In deference to this sentiment a series of ten brief
amendments were proposed and speedily ratified.
Another amendment (No. XI) was soon afterward
adopted for the purpose of doing away with the effect
of a Supreme Court decision. Thereafter, save
for a change in the manner of electing the President
and Vice-president, the Constitution was not again
amended until after the close of the Civil War, when
Amendments XIII, XIV, and XV, having for their primary
object the protection of the newly enfranchised Negroes,
were adopted. The Constitution was not again
amended until the last decade, when the Income Tax
Amendment, the amendment providing for the election
of Senators by popular vote, the Prohibition Amendment,
and the Woman Suffrage Amendment were adopted in rapid
succession. Some of these will be discussed in
later chapters.
It is interesting to note that two
of the amendments (No. XI, designed to prevent
suits against a state without its permission by citizens
of another state, and No. XVI, paving the way
for the Income Tax) were called forth by unpopular
decisions of the Supreme Court, and virtually amounted
to a recall of those decisions by the people.

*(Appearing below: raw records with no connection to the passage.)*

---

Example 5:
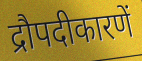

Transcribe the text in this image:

द्रौपदीकारणेंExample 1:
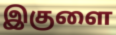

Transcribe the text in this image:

இகுளை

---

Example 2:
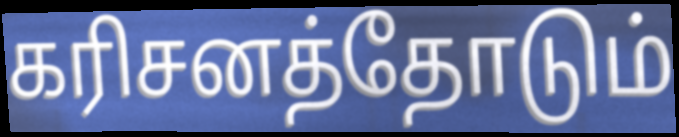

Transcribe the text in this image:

கரிசனத்தோடும்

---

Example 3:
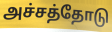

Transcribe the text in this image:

அச்சத்தோடு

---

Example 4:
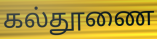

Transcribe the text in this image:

கல்தூணை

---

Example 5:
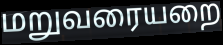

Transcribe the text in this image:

மறுவரையறை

These instances demonstrate the possibility of a recall
of judicial decisions by constitutional methods, and
tend to refute impatient reformers who preach the
necessity of a more summary procedure. Such questions,
however, lie outside the scope of this book. We
emphasize here the fact that the great achievement
of the Constitution was the creation of a dual system
of government and the apportionment of its powers.

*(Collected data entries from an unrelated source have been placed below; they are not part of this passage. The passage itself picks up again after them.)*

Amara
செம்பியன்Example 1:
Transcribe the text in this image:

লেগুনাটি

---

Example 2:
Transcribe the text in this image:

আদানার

That was what made it “one of the longest reaches
of constructive statesmanship ever known in the world."
It offered the most promising solution yet devised
for the problem of building a nation without tearing
down local self-government.
John Fiske, the historian, writing
of the importance of preserving the constitutional
equilibrium between nation and states, said:
If the day should ever arrive (which
God forbid!) when the people of the different
parts of our country shall allow their local
affairs to be administered by prefects sent from Washington,
and when the self-government of the states shall have
been so far lost as that of the departments of France,
or even so far as that of the counties of England on
that day the progressive political career of
the American people will have come to an end,
and the hopes that have been built upon it for
the future happiness and prosperity of mankind will
be wrecked forever.
If allowance be made for certain extravagances
of statement, these words will serve as a fitting
introduction to the discussions which follow.